Charles Simonds, Krajina-tělo-obydlí, 70. léta 20. století
Charles Simonds, Landscape-Body-Dwelling, 1970s

Literature:

  • Stanislav Grof, Hal Zina Bennett, Holotropic Mind.Harper San Francisco 1992.
  • Hagia Chora, Zeitschrift für Geomantie. C. 8, Spring 2001.
  • Daniela Hodrová, Places with secrets (Mách's mysterious space). KLP – Koniash Latin Press, 1994.
  • Donald Kuspit, "Ana Mendieta, Autonomous Body." In: Ana Mendieta (cat. exhibit. Centro Galego de Arte Contemporáneo, Santiago de Compostela, 24.7.–13.10.1996), Funació Antoni Tápies, Barcelona, 1996.
  • James Lovelock, The Ages of Gaia, Bantam Books, New York 1990.
  • Karel Hynek Macha, Prose, notebooks, diaries – work II.. Czechoslovak writer, Prague 1986.
  • John Michell, The Earth Spirit / Its ways, shrines and mysteries. Crossroad, New York, 1975.

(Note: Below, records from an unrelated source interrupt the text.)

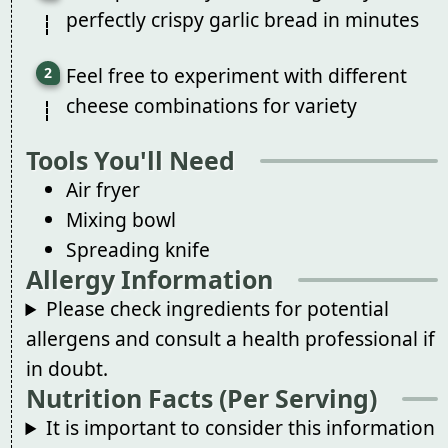
perfectly crispy garlic bread in minutes
Feel free to experiment with different
cheese combinations for variety
Tools You'll Need
Air fryer
Mixing bowl
Spreading knife
Allergy Information
Please check ingredients for potential
allergens and consult a health professional if
in doubt.
Nutrition Facts (Per Serving)
It is important to consider this information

  • OHO / retrospective (cat. exh. Moderna galerija Ljubljana, 1.2. – 13.3. 1994; Neue Galerie am Landesmuseum Joanneum, Graz – 18.8. – 18.9. 1994), Ljubljana 1994. 
  • Marko Pogacnik, Geomancy School. Droemersche Verlagsanstalt Th. Knaur Nachf., Munich 1996.
  • Marko Pogacnik, Earth systems and Christ power. Droemersche Verlagsanstalt Th. Knaur Nachf., Munich 1998.
  • Rupert Sheldrake, The Rebirth of Nature.Rider 1991. 
  • Charles Simonds (cat. ex. Center Cultural de la Fundació "la Caixa", Barcelona, 25.4.-5.6.1994), Fundacia "la Caixa", Barcelona, 1994.
  • Henry David Thoreau, Walk"Special edition...", Brno, 1995.
  • Miloš Šejn, "The Song of Paradise". In: The face of our country / landscape of home – The spiritual dimension of the landscape (3); proceedings of the conference on landscape, Prague Castle and Průhonice, 21-23. 2. 2001, pp. 26 – 30.